Diante do exposto, acreditamos que a extinção do IAPAR como instituição de pesquisa autônoma acarretará prejuízos irreversíveis para o desenvolvimento de processos e produtos estratégicos, principalmente para os que se encontram fora dos interesses imediatos da iniciativa privada, com graves consequências sociais e econômicas para a sociedade paranaense.

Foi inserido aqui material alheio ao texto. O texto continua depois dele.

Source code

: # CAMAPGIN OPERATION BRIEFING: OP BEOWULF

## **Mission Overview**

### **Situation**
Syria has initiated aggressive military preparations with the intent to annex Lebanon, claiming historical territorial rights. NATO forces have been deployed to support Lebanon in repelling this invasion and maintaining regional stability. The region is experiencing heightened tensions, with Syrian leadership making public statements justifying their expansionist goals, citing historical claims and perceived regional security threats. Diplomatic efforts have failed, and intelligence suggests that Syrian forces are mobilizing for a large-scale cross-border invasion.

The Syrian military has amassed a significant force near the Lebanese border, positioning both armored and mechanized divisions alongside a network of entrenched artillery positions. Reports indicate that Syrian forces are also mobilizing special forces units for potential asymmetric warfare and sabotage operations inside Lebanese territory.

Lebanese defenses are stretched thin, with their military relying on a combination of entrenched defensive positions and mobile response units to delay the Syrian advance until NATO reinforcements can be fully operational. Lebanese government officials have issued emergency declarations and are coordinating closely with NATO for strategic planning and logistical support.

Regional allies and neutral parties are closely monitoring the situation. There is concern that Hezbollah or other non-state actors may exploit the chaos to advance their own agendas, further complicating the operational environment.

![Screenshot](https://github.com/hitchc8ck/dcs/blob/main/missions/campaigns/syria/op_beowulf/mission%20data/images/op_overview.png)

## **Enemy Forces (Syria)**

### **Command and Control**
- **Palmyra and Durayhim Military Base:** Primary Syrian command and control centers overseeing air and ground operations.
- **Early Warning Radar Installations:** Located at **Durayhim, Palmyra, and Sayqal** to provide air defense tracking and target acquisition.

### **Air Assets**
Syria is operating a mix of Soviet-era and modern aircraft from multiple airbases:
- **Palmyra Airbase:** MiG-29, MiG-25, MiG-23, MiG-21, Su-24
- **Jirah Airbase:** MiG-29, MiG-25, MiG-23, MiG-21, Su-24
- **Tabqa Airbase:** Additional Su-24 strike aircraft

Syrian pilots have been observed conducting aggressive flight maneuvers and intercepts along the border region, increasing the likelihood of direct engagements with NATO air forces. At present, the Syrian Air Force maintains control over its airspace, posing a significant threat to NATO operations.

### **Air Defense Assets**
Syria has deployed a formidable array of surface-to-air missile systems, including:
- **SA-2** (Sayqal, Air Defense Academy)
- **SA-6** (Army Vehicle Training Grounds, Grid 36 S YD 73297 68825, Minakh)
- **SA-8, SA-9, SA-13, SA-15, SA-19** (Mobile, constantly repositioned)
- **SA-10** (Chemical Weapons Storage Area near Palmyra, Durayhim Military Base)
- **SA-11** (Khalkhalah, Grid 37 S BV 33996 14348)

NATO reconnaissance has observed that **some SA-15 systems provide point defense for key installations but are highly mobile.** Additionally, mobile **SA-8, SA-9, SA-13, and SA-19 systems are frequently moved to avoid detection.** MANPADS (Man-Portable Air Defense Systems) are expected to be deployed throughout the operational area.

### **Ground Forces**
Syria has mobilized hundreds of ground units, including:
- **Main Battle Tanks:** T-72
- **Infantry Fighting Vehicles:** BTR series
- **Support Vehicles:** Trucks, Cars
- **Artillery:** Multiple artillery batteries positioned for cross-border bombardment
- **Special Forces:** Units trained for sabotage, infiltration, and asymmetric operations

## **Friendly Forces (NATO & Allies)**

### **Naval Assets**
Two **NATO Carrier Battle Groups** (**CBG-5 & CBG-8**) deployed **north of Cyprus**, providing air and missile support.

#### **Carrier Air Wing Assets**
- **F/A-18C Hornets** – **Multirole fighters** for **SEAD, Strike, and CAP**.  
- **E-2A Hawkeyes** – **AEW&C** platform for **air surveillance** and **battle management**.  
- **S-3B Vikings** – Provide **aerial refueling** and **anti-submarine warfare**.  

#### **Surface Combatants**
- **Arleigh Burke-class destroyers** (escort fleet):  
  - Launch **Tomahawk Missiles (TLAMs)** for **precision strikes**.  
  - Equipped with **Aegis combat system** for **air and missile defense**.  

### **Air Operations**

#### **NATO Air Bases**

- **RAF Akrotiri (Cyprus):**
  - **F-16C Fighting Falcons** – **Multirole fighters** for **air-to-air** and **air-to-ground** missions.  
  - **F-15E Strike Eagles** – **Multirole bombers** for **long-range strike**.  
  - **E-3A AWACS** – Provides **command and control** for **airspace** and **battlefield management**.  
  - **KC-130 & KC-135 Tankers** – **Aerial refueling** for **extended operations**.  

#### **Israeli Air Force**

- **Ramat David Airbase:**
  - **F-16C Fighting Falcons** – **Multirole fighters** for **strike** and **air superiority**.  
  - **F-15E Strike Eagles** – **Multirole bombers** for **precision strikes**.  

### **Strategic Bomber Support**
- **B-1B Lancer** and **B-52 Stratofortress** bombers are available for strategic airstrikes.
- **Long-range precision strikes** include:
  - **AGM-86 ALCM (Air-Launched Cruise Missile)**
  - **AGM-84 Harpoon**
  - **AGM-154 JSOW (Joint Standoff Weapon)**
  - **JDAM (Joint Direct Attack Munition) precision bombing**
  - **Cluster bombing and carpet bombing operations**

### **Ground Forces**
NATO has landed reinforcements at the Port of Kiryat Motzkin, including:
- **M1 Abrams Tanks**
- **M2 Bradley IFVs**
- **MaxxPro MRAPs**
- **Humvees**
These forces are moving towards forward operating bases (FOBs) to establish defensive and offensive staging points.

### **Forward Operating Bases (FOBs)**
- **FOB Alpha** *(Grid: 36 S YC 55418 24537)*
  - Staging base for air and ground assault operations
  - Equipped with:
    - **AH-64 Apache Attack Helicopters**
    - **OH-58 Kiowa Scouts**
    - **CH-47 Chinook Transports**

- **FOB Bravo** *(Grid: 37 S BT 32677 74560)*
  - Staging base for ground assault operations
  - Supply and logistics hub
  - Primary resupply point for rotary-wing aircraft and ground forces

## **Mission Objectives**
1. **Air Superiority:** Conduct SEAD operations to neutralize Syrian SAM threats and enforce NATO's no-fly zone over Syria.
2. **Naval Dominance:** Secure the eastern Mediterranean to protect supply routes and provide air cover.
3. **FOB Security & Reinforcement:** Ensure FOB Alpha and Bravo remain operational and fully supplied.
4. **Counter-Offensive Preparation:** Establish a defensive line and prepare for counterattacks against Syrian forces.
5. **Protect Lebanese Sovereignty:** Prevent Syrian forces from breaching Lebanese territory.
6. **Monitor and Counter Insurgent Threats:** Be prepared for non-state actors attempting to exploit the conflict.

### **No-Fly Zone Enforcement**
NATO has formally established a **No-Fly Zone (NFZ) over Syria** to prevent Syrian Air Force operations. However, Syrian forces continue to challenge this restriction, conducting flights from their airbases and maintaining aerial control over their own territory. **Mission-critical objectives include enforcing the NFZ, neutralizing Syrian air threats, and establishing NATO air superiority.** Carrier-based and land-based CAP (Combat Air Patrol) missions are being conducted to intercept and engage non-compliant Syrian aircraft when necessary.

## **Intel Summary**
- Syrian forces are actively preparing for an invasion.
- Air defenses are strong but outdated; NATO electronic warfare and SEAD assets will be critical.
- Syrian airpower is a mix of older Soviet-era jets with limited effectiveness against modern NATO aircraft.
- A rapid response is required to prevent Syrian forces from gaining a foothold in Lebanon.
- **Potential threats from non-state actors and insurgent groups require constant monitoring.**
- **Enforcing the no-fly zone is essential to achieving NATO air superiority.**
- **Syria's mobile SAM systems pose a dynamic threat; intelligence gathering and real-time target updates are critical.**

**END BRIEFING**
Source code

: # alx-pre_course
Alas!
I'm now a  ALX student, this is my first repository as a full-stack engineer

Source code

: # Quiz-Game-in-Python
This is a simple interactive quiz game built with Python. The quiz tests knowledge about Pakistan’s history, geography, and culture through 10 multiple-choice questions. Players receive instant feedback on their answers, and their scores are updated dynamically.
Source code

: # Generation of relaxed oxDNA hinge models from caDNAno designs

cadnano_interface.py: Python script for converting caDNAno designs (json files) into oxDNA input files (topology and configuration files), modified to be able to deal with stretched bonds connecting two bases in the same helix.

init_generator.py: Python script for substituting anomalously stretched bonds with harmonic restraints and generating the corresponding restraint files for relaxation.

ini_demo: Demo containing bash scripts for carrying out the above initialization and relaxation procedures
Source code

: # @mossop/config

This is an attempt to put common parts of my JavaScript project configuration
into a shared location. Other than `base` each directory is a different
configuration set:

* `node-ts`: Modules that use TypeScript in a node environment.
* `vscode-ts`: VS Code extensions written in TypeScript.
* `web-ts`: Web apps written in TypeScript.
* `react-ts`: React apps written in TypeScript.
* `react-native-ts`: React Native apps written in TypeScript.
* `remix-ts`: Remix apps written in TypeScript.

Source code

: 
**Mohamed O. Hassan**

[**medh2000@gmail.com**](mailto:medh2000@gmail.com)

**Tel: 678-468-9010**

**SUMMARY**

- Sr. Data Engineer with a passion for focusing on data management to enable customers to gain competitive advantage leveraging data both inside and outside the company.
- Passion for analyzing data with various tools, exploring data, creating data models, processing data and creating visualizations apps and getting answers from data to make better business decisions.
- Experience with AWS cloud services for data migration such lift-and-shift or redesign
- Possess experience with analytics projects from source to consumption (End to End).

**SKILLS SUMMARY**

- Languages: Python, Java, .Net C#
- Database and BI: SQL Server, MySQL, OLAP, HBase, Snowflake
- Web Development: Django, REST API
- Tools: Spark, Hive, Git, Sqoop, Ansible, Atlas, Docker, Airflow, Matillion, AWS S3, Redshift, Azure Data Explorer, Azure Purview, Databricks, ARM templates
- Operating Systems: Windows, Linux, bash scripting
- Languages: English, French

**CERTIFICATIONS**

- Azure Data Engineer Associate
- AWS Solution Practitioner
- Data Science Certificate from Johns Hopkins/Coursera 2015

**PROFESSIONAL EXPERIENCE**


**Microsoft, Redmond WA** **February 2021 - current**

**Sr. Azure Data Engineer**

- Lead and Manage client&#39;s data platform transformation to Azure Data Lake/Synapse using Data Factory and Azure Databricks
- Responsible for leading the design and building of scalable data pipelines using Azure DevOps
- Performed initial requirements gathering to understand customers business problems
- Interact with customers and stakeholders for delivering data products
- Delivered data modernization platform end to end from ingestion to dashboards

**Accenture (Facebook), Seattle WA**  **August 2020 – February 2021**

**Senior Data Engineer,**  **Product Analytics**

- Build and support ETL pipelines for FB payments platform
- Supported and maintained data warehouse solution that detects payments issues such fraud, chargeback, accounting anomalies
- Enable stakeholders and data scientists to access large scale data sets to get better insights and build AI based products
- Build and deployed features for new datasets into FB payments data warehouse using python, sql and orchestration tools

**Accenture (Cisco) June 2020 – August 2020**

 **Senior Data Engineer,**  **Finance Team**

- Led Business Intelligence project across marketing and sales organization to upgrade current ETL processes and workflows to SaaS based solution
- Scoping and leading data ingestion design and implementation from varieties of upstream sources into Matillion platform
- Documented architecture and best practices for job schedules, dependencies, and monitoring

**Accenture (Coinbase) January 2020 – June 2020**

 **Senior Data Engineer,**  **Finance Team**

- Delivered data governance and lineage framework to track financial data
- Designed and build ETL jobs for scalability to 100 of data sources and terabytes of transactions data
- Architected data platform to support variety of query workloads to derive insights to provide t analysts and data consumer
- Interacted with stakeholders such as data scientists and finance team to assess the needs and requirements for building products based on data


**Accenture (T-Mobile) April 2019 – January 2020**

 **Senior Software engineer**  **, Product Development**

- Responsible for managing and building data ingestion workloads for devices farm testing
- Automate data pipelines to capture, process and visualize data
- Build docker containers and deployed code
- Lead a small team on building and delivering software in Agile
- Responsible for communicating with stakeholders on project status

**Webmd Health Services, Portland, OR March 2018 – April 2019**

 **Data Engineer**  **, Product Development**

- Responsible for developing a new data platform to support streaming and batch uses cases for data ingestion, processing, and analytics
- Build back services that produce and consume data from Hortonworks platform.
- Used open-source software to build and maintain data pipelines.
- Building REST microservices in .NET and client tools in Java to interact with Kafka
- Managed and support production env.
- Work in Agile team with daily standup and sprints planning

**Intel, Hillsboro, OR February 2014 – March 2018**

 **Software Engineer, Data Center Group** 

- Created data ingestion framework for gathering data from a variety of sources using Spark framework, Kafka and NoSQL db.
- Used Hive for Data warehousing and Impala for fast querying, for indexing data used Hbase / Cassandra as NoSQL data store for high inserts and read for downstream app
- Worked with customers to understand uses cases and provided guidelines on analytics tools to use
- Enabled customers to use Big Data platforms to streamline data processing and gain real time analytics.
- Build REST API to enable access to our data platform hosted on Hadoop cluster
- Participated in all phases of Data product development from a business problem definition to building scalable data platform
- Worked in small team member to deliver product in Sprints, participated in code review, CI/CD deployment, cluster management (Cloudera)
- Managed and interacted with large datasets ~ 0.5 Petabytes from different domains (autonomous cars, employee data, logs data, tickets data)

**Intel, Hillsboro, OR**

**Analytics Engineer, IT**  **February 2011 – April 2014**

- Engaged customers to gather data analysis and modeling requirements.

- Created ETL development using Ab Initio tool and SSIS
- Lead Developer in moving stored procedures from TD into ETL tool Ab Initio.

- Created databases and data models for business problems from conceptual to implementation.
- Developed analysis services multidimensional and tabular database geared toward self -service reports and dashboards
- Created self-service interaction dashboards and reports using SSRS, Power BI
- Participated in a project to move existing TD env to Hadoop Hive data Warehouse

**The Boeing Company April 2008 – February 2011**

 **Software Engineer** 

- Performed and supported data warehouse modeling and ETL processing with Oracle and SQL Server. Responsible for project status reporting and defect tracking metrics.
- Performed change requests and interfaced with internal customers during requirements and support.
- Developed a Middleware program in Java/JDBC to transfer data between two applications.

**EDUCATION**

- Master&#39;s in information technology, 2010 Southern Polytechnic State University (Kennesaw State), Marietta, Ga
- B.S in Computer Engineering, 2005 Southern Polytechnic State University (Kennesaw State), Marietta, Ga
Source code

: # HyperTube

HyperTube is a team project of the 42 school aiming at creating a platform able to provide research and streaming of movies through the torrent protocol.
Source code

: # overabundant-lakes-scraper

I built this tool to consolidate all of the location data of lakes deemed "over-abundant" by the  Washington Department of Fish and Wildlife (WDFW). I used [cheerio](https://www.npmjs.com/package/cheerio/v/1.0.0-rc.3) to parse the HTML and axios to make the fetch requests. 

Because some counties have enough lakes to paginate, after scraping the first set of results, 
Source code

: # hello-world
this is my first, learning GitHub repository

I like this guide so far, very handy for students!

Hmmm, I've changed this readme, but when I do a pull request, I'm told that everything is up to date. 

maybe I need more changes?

Entendemos que há uma urgente necessidade de ações governamentais para a reestruturação, otimização do aproveitamento dos recursos financeiros e humanos colocados a serviço da agropecuária estadual, e melhora na eficiência nas entregas. Entretanto, nos parece que a realização de um estudo aprofundado sobre as possibilidades de ajustes e arranjos institucionais, com análise de riscos e consequências, além de proposições concretas que
garantam a real reestruturação das organizações, são ações importante que antecedem a opção pela fusão, e poderão balizar de forma segura o novo governo em sua tomada de decisão, evitando que problemas de difíceis soluções posteriores possam via a acontecer em função de decisões pouco embasadas.